■ **Written instruction**:
Reproduce the following rows verbatim, line for line.

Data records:
****
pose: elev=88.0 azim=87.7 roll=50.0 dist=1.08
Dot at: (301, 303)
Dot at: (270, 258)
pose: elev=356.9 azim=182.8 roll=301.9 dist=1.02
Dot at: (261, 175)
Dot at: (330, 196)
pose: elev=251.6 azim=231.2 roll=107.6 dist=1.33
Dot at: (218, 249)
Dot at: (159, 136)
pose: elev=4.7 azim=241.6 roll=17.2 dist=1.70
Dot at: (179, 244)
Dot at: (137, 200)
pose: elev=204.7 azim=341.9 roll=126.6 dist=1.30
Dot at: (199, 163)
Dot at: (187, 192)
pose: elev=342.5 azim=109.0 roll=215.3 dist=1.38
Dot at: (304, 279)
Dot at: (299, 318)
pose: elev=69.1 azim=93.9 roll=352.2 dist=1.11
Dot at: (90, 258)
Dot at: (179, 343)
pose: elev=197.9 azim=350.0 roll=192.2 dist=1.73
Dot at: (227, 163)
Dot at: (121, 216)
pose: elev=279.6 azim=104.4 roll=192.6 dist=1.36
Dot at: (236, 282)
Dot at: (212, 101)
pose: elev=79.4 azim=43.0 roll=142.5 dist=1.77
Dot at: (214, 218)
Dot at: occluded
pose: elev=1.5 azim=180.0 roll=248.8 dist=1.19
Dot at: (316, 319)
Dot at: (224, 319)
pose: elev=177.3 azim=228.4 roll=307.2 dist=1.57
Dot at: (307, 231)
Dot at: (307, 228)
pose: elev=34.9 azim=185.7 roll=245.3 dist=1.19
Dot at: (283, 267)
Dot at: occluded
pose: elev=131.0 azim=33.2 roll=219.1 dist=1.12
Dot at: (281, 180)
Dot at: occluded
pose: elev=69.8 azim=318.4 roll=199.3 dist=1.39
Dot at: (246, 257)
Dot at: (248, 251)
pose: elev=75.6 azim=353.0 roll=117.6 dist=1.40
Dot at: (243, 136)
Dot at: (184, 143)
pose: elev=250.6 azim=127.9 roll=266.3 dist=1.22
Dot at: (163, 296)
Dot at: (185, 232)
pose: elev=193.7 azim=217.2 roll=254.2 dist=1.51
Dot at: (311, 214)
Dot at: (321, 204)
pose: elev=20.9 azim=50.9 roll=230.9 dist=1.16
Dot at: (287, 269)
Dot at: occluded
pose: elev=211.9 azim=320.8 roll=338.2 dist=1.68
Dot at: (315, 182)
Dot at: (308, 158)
****
■ **Response to the task**:
pose: elev=88.0 azim=87.7 roll=50.0 dist=1.08
Dot at: (301, 303)
Dot at: (270, 258)
pose: elev=356.9 azim=182.8 roll=301.9 dist=1.02
Dot at: (261, 175)
Dot at: (330, 196)
pose: elev=251.6 azim=231.2 roll=107.6 dist=1.33
Dot at: (218, 249)
Dot at: (159, 136)
pose: elev=4.7 azim=241.6 roll=17.2 dist=1.70
Dot at: (179, 244)
Dot at: (137, 200)
pose: elev=204.7 azim=341.9 roll=126.6 dist=1.30
Dot at: (199, 163)
Dot at: (187, 192)
pose: elev=342.5 azim=109.0 roll=215.3 dist=1.38
Dot at: (304, 279)
Dot at: (299, 318)
pose: elev=69.1 azim=93.9 roll=352.2 dist=1.11
Dot at: (90, 258)
Dot at: (179, 343)
pose: elev=197.9 azim=350.0 roll=192.2 dist=1.73
Dot at: (227, 163)
Dot at: (121, 216)
pose: elev=279.6 azim=104.4 roll=192.6 dist=1.36
Dot at: (236, 282)
Dot at: (212, 101)
pose: elev=79.4 azim=43.0 roll=142.5 dist=1.77
Dot at: (214, 218)
Dot at: occluded
pose: elev=1.5 azim=180.0 roll=248.8 dist=1.19
Dot at: (316, 319)
Dot at: (224, 319)
pose: elev=177.3 azim=228.4 roll=307.2 dist=1.57
Dot at: (307, 231)
Dot at: (307, 228)
pose: elev=34.9 azim=185.7 roll=245.3 dist=1.19
Dot at: (283, 267)
Dot at: occluded
pose: elev=131.0 azim=33.2 roll=219.1 dist=1.12
Dot at: (281, 180)
Dot at: occluded
pose: elev=69.8 azim=318.4 roll=199.3 dist=1.39
Dot at: (246, 257)
Dot at: (248, 251)
pose: elev=75.6 azim=353.0 roll=117.6 dist=1.40
Dot at: (243, 136)
Dot at: (184, 143)
pose: elev=250.6 azim=127.9 roll=266.3 dist=1.22
Dot at: (163, 296)
Dot at: (185, 232)
pose: elev=193.7 azim=217.2 roll=254.2 dist=1.51
Dot at: (311, 214)
Dot at: (321, 204)
pose: elev=20.9 azim=50.9 roll=230.9 dist=1.16
Dot at: (287, 269)
Dot at: occluded
pose: elev=211.9 azim=320.8 roll=338.2 dist=1.68
Dot at: (315, 182)
Dot at: (308, 158)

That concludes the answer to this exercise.